**Stated goal**
Pick out every line in the rows below that contains the string "qSketchRegion", and copy each one.

**Information given**
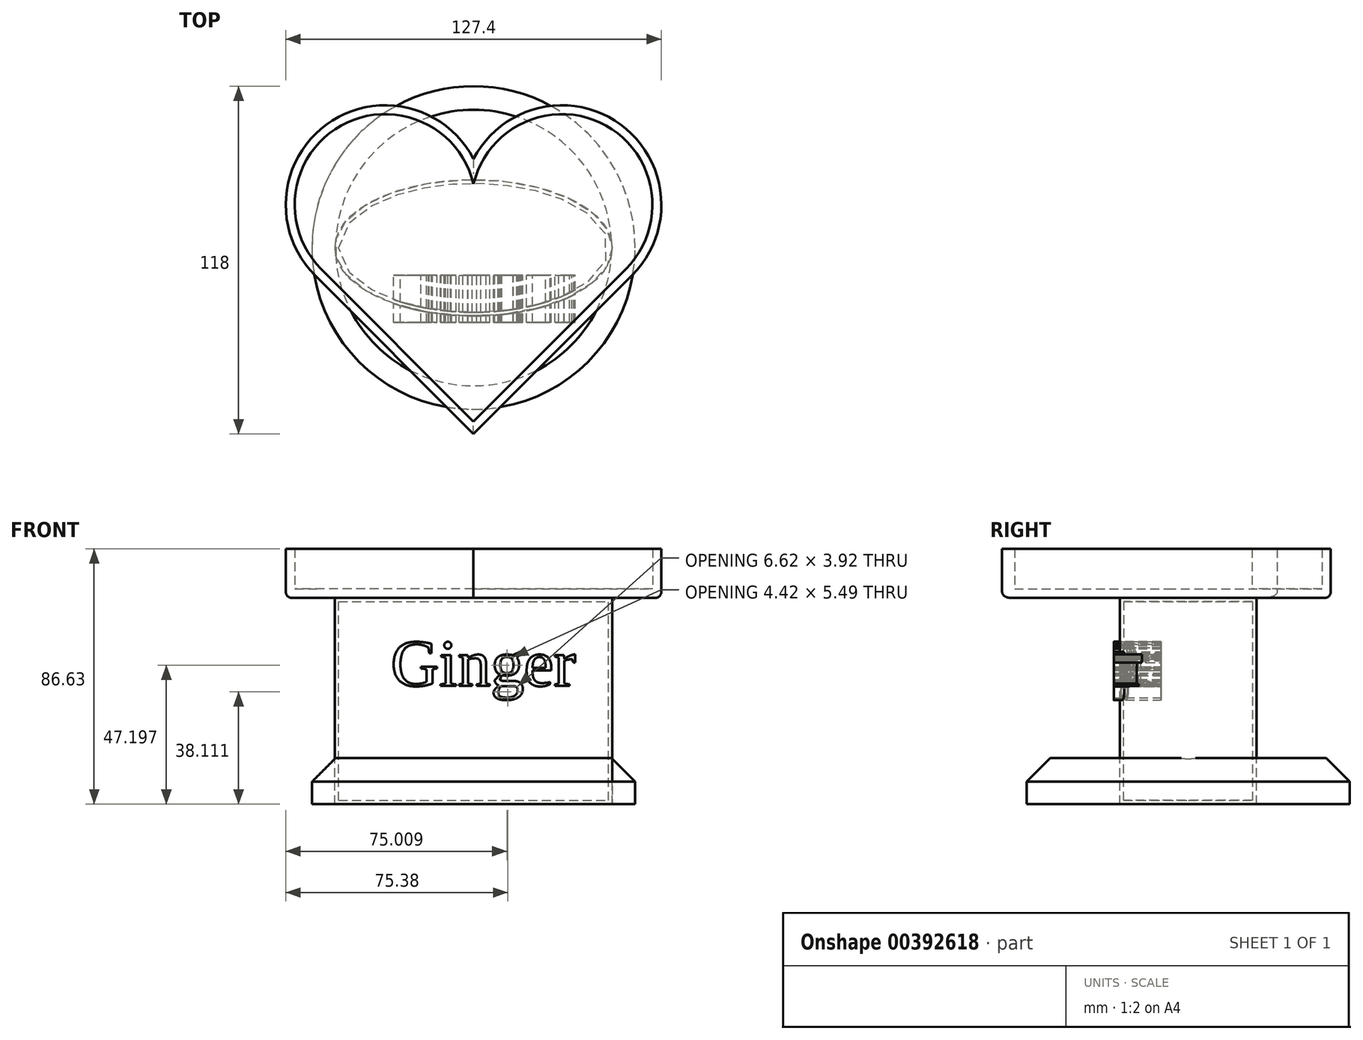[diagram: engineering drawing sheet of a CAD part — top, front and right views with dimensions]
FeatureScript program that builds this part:
annotation { "Feature Type Name" : "Feature", "Feature Type Description" : "" }
export const myFeature = defineFeature(function(context is Context, id is Id, definition is map)
    precondition{}
    {
        {
            var Q0;
            Q0=qCreatedBy(makeId("Top.planeOp"),FACE);
            var sketch = newSketch(context, id + "F0", { "sketchPlane" : qUnion([Q0])});
            skLineSegment(sketch, "E0", {"start": v(0, -53.9) * mm, "end": v(53.83, 0) * mm});
            skArc(sketch, "E1", {"start": v(53.83, 0) * mm, "mid": v(49.9, 51.09) * mm, "end": v(0, 39.44) * mm});
            skLineSegment(sketch, "E2", {"start": v(0, -53.9) * mm, "end": v(-53.83, 0) * mm});
            skArc(sketch, "E3", {"start": v(-53.83, 0) * mm, "mid": v(-49.9, 51.09) * mm, "end": v(0, 39.44) * mm});
            skSolve(sketch);
        }
        {
            var Q0;
            Q0=makeQuery(id+"F0.imprint","IMPRINT",FACE,{"disambiguationData":[TD([[makeQuery(id+"F0.imprint","IMPRINT",EDGE,{"derivedFrom":sQuery(id+"F0.wireOp",EDGE,"E0")}),1.0]])]});
            extrude(context, id + "F1", {"entities" : qUnion([Q0]), "depth" : 16.63 * mm});
        }
        {
            var Q0;
            Q0=makeQuery(id+"F1.opExtrude","CAP_FACE",FACE,{"disambiguationData":[OSD([sQuery(id+"F0.wireOp",EDGE,"E0"),sQuery(id+"F0.wireOp",EDGE,"E1"),sQuery(id+"F0.wireOp",EDGE,"E2"),sQuery(id+"F0.wireOp",EDGE,"E3")])],"isStart":true});
            var sketch = newSketch(context, id + "F2", { "sketchPlane" : qUnion([Q0])});
            skSolve(sketch);
        }
        {
            var Q0;
            Q0=makeQuery(id+"F1.opExtrude","CAP_FACE",FACE,{"disambiguationData":[OSD([sQuery(id+"F0.wireOp",EDGE,"E0"),sQuery(id+"F0.wireOp",EDGE,"E1"),sQuery(id+"F0.wireOp",EDGE,"E2"),sQuery(id+"F0.wireOp",EDGE,"E3")])],"isStart":false});
            extrude(context, id + "F3", {"entities" : qUnion([Q0]), "operationType" : NewBodyOperationType.ADD, "oppositeDirection" : true, "depth" : 6.3 * mm});
        }
        {
            var Q0;
            Q0=makeQuery(id+"F1.opExtrude","CAP_FACE",FACE,{"disambiguationData":[OSD([sQuery(id+"F0.wireOp",EDGE,"E0"),sQuery(id+"F0.wireOp",EDGE,"E1"),sQuery(id+"F0.wireOp",EDGE,"E2"),sQuery(id+"F0.wireOp",EDGE,"E3")])],"isStart":false});
            shell(context, id + "F4", {"entities" : qUnion([Q0]), "thickness" : 3 * mm});
        }
        {
            var Q0;
            Q0=makeQuery(id+"F1.opExtrude","CAP_EDGE",EDGE,{"disambiguationData":[OSD([sQuery(id+"F0.wireOp",EDGE,"E1")])],"isStart":true});
            var Q1;
            Q1=makeQuery(id+"F1.opExtrude","CAP_EDGE",EDGE,{"disambiguationData":[OSD([sQuery(id+"F0.wireOp",EDGE,"E0")])],"isStart":true});
            var Q2;
            Q2=makeQuery(id+"F1.opExtrude","CAP_EDGE",EDGE,{"disambiguationData":[OSD([sQuery(id+"F0.wireOp",EDGE,"E3")])],"isStart":true});
            var Q3;
            Q3=makeQuery(id+"F1.opExtrude","CAP_EDGE",EDGE,{"disambiguationData":[OSD([sQuery(id+"F0.wireOp",EDGE,"E2")])],"isStart":true});
            fillet(context, id + "F5", {"entities" : qUnion([Q0, Q1, Q2, Q3]), "radius" : 2 * mm, "tangentPropagation" : true, "allowEdgeOverflow" : false});
        }
        {
            var Q0;
            Q0=makeQuery(id+"F2.imprint","IMPRINT",FACE,{"disambiguationData":[TD([[makeQuery(id+"F2.imprint","IMPRINT",EDGE,{"derivedFrom":makeQuery(id+"F1.opExtrude","CAP_EDGE",EDGE,{"disambiguationData":[OSD([sQuery(id+"F0.wireOp",EDGE,"E0")])],"isStart":true})}),-1.0]])]});
            var sketch = newSketch(context, id + "F6", { "sketchPlane" : qUnion([Q0])});
            skEllipse(sketch, "E4", {"center": v(0, -9.28) * mm, "majorRadius": 47.02 * mm, "minorRadius": 23.15 * mm, "majorAxis": v(1, 0)});
            skSolve(sketch);
        }
        {
            var Q0;
            Q0=makeQuery(id+"F6.imprint","IMPRINT",FACE,{"disambiguationData":[TD([[makeQuery(id+"F6.imprint","IMPRINT",EDGE,{"derivedFrom":sQuery(id+"F6.wireOp",EDGE,"E4")}),1.0]])]});
            var Q1;
            Q1=sQuery(id+"F6.wireOp",EDGE,"E4");
            extrude(context, id + "F7", {"entities" : qUnion([Q0]), "surfaceEntities" : qUnion([Q1]), "depth" : 70 * mm});
        }
        {
            var Q0;
            Q0=makeQuery(id+"F7.opExtrude","CAP_FACE",FACE,{"disambiguationData":[OSD([sQuery(id+"F6.wireOp",EDGE,"E4")])],"isStart":false});
            var Q1;
            Q1=makeQuery(id+"F7.opExtrude","SWEPT_BODY",BODY,{"disambiguationData":[OSD([sQuery(id+"F6.wireOp",EDGE,"E4")])]});
            shell(context, id + "F8", {"isHollow" : true, "entities" : qUnion([Q0]), "parts" : qUnion([Q1]), "thickness" : 1.25 * mm});
        }
        {
            var Q0;
            Q0=makeQuery(id+"F7.opExtrude","CAP_FACE",FACE,{"disambiguationData":[OSD([sQuery(id+"F6.wireOp",EDGE,"E4")])],"isStart":false});
            var sketch = newSketch(context, id + "F9", { "sketchPlane" : qUnion([Q0])});
            skCircle(sketch, "E5", {"center": v(0, -9.28) * mm, "radius": 54.83 * mm});
            skSolve(sketch);
        }
        {
            var Q0;
            Q0=makeQuery(id+"F9.imprint","IMPRINT",FACE,{"disambiguationData":[TD([[makeQuery(id+"F9.imprint","IMPRINT",EDGE,{"derivedFrom":sQuery(id+"F9.wireOp",EDGE,"E5")}),1.0]])]});
            var Q1;
            Q1=sQuery(id+"F9.wireOp",EDGE,"E5");
            extrude(context, id + "F10", {"entities" : qUnion([Q0]), "surfaceEntities" : qUnion([Q1]), "oppositeDirection" : true, "depth" : 15.6 * mm});
        }
        {
            var Q0;
            Q0=makeQuery(id+"F10.opExtrude","CAP_EDGE",EDGE,{"disambiguationData":[OSD([sQuery(id+"F9.wireOp",EDGE,"E5")])],"isStart":false});
            chamfer(context, id + "F11", {"entities" : qUnion([Q0]), "width" : 8 * mm, "tangentPropagation" : true});
        }
        {
            var Q0;
            Q0=qCreatedBy(makeId("Front.planeOp"),FACE);
            var sketch = newSketch(context, id + "F12", { "sketchPlane" : qUnion([Q0])});
            skText(sketch, "E6", { "text": "Ginger", "fontName": "Tinos-Regular.ttf"});
            const initialGuessF12  = {"E6": [-0.02803, -0.02986, 1, 0, 0.01626]};
            skSetInitialGuess(sketch, initialGuessF12);
            skSolve(sketch);
        }
        {
            var Q0;
            Q0 = qSketchRegion(id + "F12", true);
            extrude(context, id + "F13", {"entities" : qUnion([Q0]), "operationType" : NewBodyOperationType.ADD, "depth" : 16 * mm});
        }
        {
            var Q0;
            Q0=qCreatedBy(makeId("Front.planeOp"),FACE);
            cPlane(context, id + "F14", {"entities" : qUnion([Q0]), "cplaneType" : CPlaneType.OFFSET, "offset" : 10 * mm, "width" : 150 * mm, "height" : 150 * mm});
        }
        {
            var Q0;
            Q0=qCreatedBy(id+"F14.planeOp",FACE);
            var sketch = newSketch(context, id + "F15", { "sketchPlane" : qUnion([Q0])});
            skLineSegment(sketch, "E7", {"start": v(-41.42, -20.02) * mm, "end": v(-27.54, -20.02) * mm});
            skCircle(sketch, "E8", {"center": v(-35.17, -13) * mm, "radius": 2.5 * mm});
            skSolve(sketch);
        }
        {
            var Q0;
            Q0=sQuery(id+"F15.wireOp",EDGE,"E8");
            var Q1;
            Q1=sQuery(id+"F15.wireOp",EDGE,"E7");
            revolve(context, id + "F16", {"bodyType" : ToolBodyType.SURFACE, "surfaceEntities" : qUnion([Q0]), "axis" : qUnion([Q1]), "revolveType" : RevolveType.FULL});
        }
    });
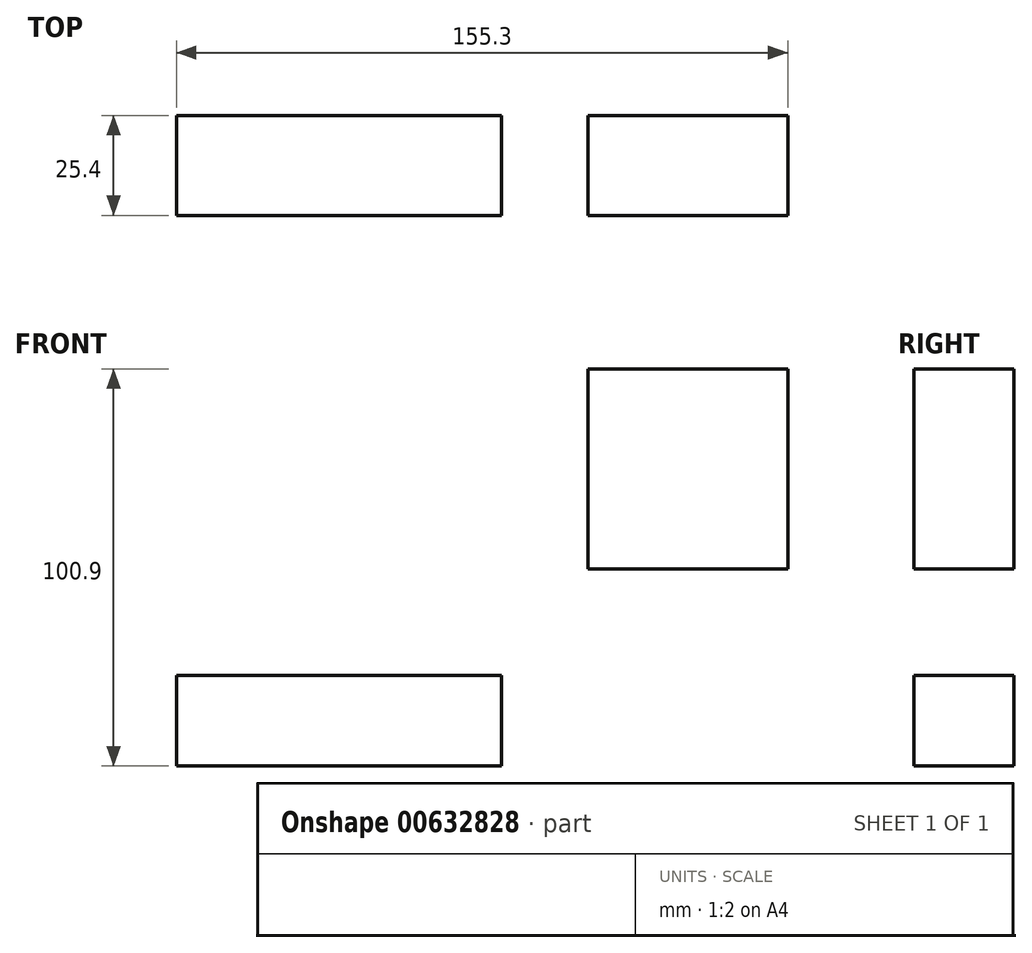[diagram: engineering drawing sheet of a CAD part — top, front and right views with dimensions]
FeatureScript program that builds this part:
annotation { "Feature Type Name" : "Feature", "Feature Type Description" : "" }
export const myFeature = defineFeature(function(context is Context, id is Id, definition is map)
    precondition{}
    {
        {
            var Q0;
            Q0=qCreatedBy(makeId("Front.planeOp"),FACE);
            var sketch = newSketch(context, id + "F0", { "sketchPlane" : qUnion([Q0])});
            skLineSegment(sketch, "E0.bottom", {"start": v(-41.28, 11.52) * mm, "end": v(41.28, 11.52) * mm});
            skLineSegment(sketch, "E0.top", {"start": v(-41.28, -11.52) * mm, "end": v(41.28, -11.52) * mm});
            skLineSegment(sketch, "E0.left", {"start": v(-41.28, 11.52) * mm, "end": v(-41.28, -11.52) * mm});
            skLineSegment(sketch, "E0.right", {"start": v(41.28, 11.52) * mm, "end": v(41.28, -11.52) * mm});
            skPoint(sketch, "E0.middle", {"position": v(0, 0) * mm});
            skLineSegment(sketch, "E1.bottom", {"start": v(63.23, 38.58) * mm, "end": v(114.03, 38.58) * mm});
            skLineSegment(sketch, "E1.top", {"start": v(63.23, 89.38) * mm, "end": v(114.03, 89.38) * mm});
            skLineSegment(sketch, "E1.left", {"start": v(63.23, 38.58) * mm, "end": v(63.23, 89.38) * mm});
            skLineSegment(sketch, "E1.right", {"start": v(114.03, 38.58) * mm, "end": v(114.03, 89.38) * mm});
            skPoint(sketch, "E1.middle", {"position": v(88.63, 63.98) * mm});
            skLineSegment(sketch, "E2", {"start": v(41.28, 11.52) * mm, "end": v(41.28, 30.84) * mm});
            skArc(sketch, "E3", {"start": v(41.27, 30.84) * mm, "mid": v(45.92, 42.06) * mm, "end": v(57.15, 46.71) * mm});
            skLineSegment(sketch, "E4", {"start": v(57.15, 46.71) * mm, "end": v(85.55, 46.71) * mm});
            skSolve(sketch);
        }
        {
            var Q0;
            Q0 = qSketchRegion(id + "F0", true);
            extrude(context, id + "F1", {"entities" : qUnion([Q0]), "depth" : 25.4 * mm, "offsetDistance" : 25.4 * mm});
        }
    });
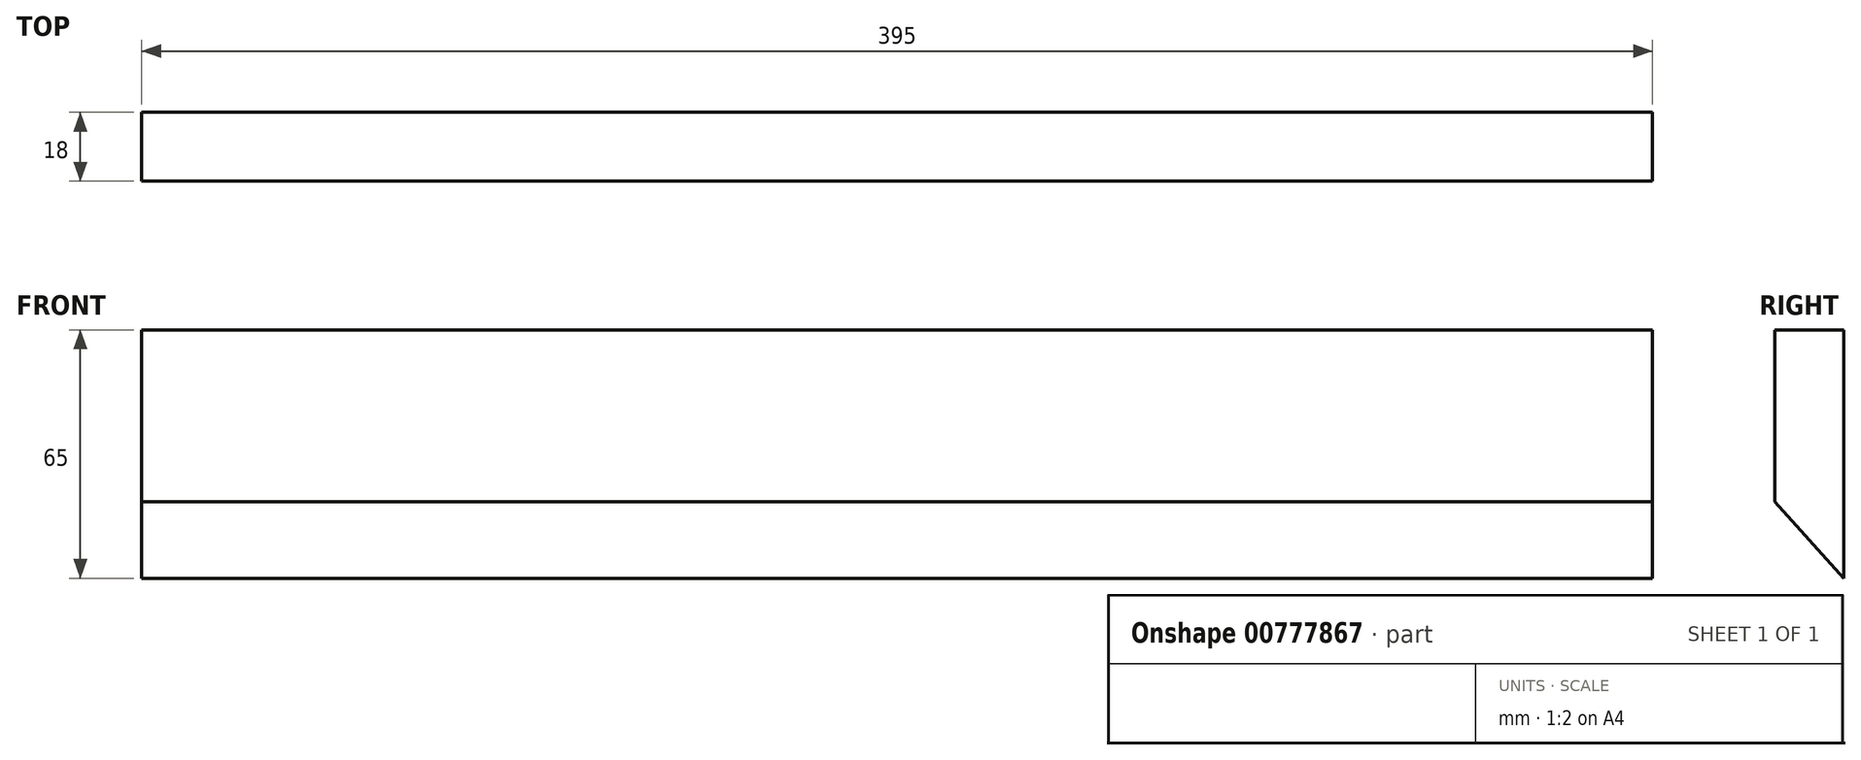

**Result of the exercise**
            Q0 = qSketchRegion(id + "F12", true);
            Q0 = qSketchRegion(id + "F0", true);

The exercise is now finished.